● YOUR OBJECTIVE
Among the entries below, find the lines that hold the word "Ascendancy" and report them.

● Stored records
_ _ _ _

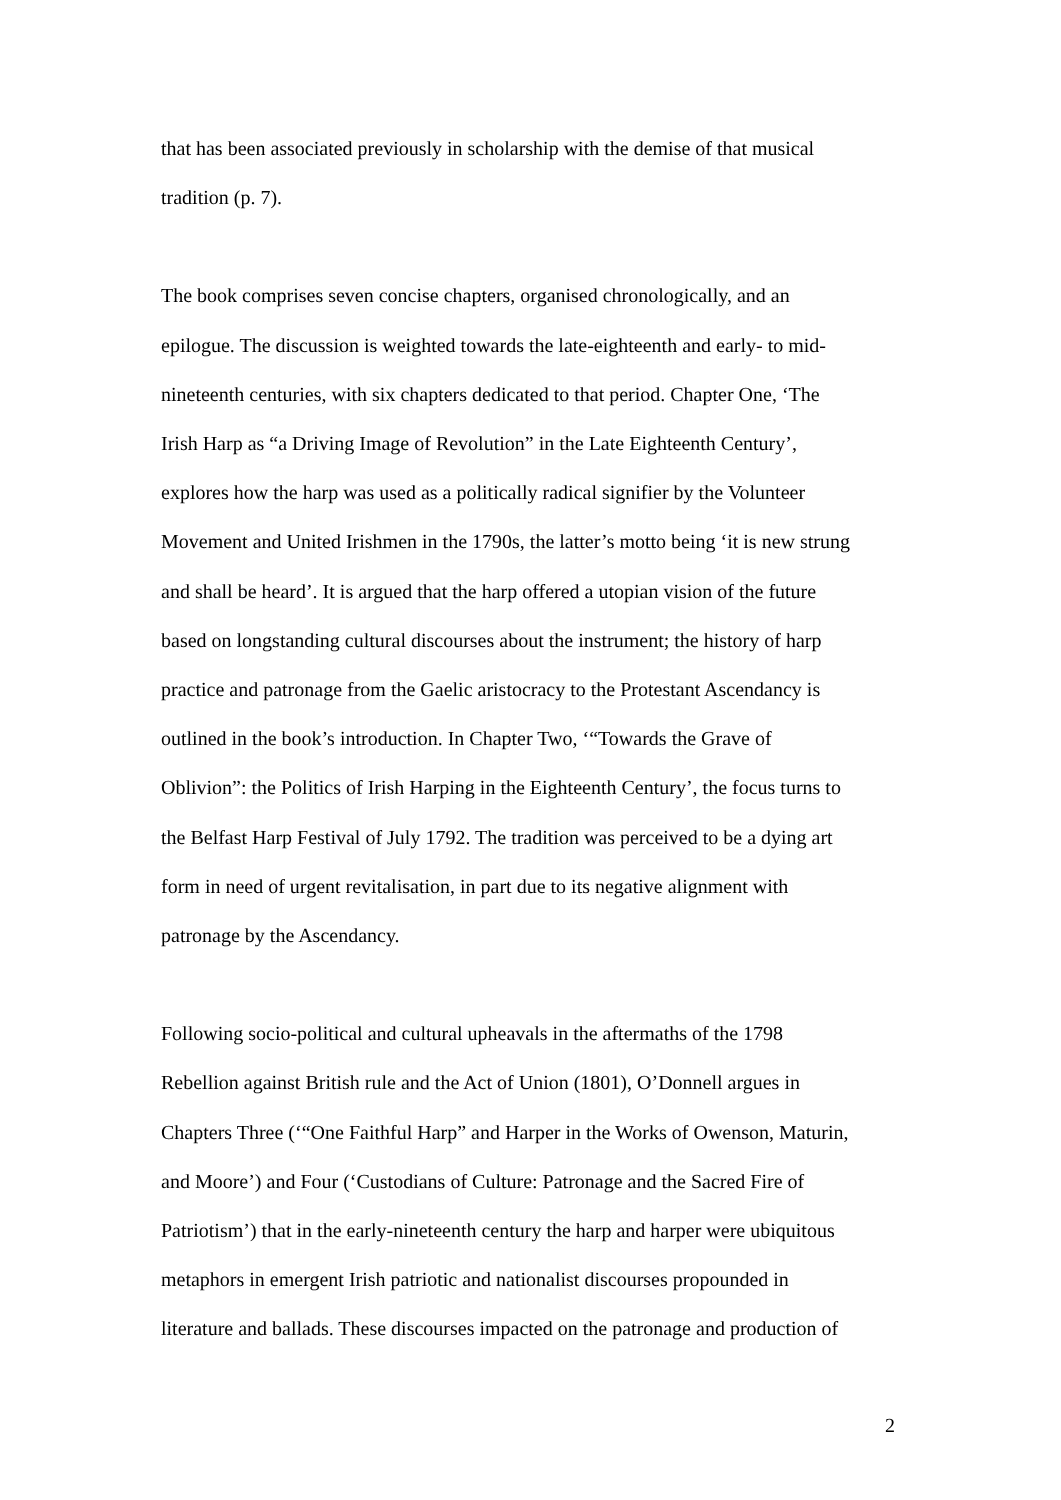that has been associated previously in scholarship with the demise of that musical
tradition (p. 7).
The book comprises seven concise chapters, organised chronologically, and an
epilogue. The discussion is weighted towards the late-eighteenth and early- to mid-
nineteenth centuries, with six chapters dedicated to that period. Chapter One, ‘The
Irish Harp as “a Driving Image of Revolution” in the Late Eighteenth Century’,
explores how the harp was used as a politically radical signifier by the Volunteer
Movement and United Irishmen in the 1790s, the latter’s motto being ‘it is new strung
and shall be heard’. It is argued that the harp offered a utopian vision of the future
based on longstanding cultural discourses about the instrument; the history of harp
practice and patronage from the Gaelic aristocracy to the Protestant Ascendancy is
outlined in the book’s introduction. In Chapter Two, ‘“Towards the Grave of
Oblivion”: the Politics of Irish Harping in the Eighteenth Century’, the focus turns to
the Belfast Harp Festival of July 1792. The tradition was perceived to be a dying art
form in need of urgent revitalisation, in part due to its negative alignment with
patronage by the Ascendancy.
Following socio-political and cultural upheavals in the aftermaths of the 1798
Rebellion against British rule and the Act of Union (1801), O’Donnell argues in
Chapters Three (‘“One Faithful Harp” and Harper in the Works of Owenson, Maturin,
and Moore’) and Four (‘Custodians of Culture: Patronage and the Sacred Fire of
Patriotism’) that in the early-nineteenth century the harp and harper were ubiquitous
metaphors in emergent Irish patriotic and nationalist discourses propounded in
literature and ballads. These discourses impacted on the patronage and production of
2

_ _ _ _

● TASK RESPONSE
practice and patronage from the Gaelic aristocracy to the Protestant Ascendancy is
patronage by the Ascendancy.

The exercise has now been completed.